*Aim of the exercise*. Below are some records. Return exactly the lines from the one containing "أسعار الذهب في ألمانيا" through the one containing "Völkerrecht zu achten, Angriffe", both included, and only those.

*Data*.
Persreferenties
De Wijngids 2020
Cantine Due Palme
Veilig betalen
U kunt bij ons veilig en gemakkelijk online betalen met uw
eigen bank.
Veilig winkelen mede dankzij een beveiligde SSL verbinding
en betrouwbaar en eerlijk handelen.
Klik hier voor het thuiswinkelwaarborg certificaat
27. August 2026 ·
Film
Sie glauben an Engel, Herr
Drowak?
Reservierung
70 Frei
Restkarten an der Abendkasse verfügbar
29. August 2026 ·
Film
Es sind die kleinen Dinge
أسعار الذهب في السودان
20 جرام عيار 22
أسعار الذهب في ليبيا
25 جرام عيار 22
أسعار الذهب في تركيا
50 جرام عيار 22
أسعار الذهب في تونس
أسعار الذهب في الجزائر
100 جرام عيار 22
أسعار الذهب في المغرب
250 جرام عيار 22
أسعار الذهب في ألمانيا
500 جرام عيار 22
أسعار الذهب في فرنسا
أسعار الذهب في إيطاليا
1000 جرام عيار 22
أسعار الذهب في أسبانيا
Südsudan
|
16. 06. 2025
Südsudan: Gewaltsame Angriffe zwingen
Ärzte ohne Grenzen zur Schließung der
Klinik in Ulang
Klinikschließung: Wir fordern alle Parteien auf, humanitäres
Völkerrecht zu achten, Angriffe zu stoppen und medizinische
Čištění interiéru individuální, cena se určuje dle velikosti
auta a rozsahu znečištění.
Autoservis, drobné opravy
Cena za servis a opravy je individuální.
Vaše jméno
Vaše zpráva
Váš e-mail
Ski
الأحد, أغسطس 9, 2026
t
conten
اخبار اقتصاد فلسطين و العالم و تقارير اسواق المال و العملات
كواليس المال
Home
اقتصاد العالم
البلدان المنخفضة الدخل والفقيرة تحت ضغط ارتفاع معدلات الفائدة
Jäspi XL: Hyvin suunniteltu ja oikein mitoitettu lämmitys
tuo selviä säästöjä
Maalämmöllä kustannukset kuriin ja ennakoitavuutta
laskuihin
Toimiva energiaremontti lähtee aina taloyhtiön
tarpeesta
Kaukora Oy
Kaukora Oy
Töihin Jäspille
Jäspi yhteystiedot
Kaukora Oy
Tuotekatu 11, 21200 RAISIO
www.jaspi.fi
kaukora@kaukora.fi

*Problem solution*.
أسعار الذهب في ألمانيا
500 جرام عيار 22
أسعار الذهب في فرنسا
أسعار الذهب في إيطاليا
1000 جرام عيار 22
أسعار الذهب في أسبانيا
Südsudan
|
16. 06. 2025
Südsudan: Gewaltsame Angriffe zwingen
Ärzte ohne Grenzen zur Schließung der
Klinik in Ulang
Klinikschließung: Wir fordern alle Parteien auf, humanitäres
Völkerrecht zu achten, Angriffe zu stoppen und medizinische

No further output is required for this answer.